Four flight engineers kicked off the day with a health examination checking vital signs such as temperature, blood pressure, pulse, and respiratory rate. NASA astronaut Jasmin Moghbeli set up the medical gear, including the sensors and software that recorded the biomedical data, inside the Destiny laboratory module. She then joined Frank Rubio of NASA along with international astronauts Satoshi Furukawa and Andreas Mogensen for the periodic health checks.
Moghbeli moved on to the Columbus laboratory module reorganizing the ESA (European Space Agency) research facility and swapping research and cargo racks. She was making space inside Columbus to accommodate new exercise gear that will keep astronauts healthy and in shape during long-term space missions.
Mogensen of ESA attached breathing gear and sensors to himself and pedaled on an exercise cycle for an investigation measuring an astronaut’s aerobic capacity in microgravity. Furukawa of JAXA (Japan Aerospace Exploration Agency) assisted Mogensen setting up the exercise gear. He then serviced samples inside the Electrostatic Levitation Furnace, a high temperature research device that safely measures thermophysical properties of a variety of materials.
Rubio worked in the Kibo laboratory module readying a plasma monitor for placement outside the orbital outpost and into the external microgravity environment. The ionospheric plasma research device will be robotically installed on the Bartolomeo science platform. After a series of checkouts, it will begin studying how upper atmosphere phenomena like auroras affect radio and satellite signals.
Microbiology and cargo transfers were the focus for the orbiting lab’s three cosmonauts throughout Tuesday. Roscosmos Flight Engineer Konstantin Borisov spent the day swabbing station surfaces for microbes then stowing the samples for later analysis. Flight Engineer Dmitri Petelin studied how to maintain safe and sterile conditions for space biology research. Commander Sergey Prokopyev checked items for packing inside the Soyuz MS-23 crew ship that will return him, Petelin, and Rubio back to Earth at the end of September.

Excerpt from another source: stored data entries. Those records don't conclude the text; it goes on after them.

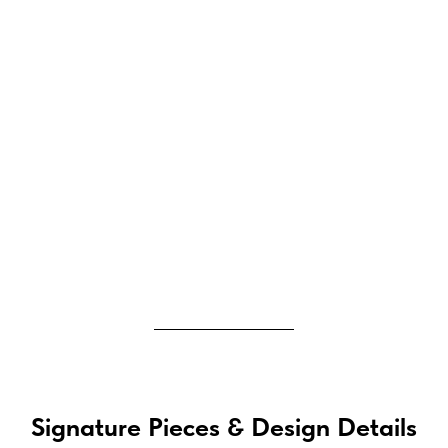
Signature Pieces & Design Details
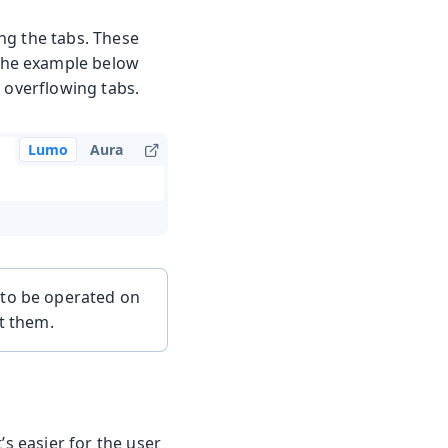
ing the tabs. These
 the example below
he overflowing tabs.
Lumo
Aura
 to be operated on
ut them.
’s easier for the user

Meanwhile, at the Baikonur Cosmodrome in Kazakhstan, the Soyuz MS-24 rocket has rolled out to its launch pad counting down to a lift off at 11:44 a.m. EDT on Friday. The Soyuz crew ship will carry NASA astronaut Loral O’Hara and Roscosmos cosmonauts Oleg Kononenko and Nikolai Chub on a short ride to the station that will see them dock to the Rassvet module at 2:56 p.m. the same day.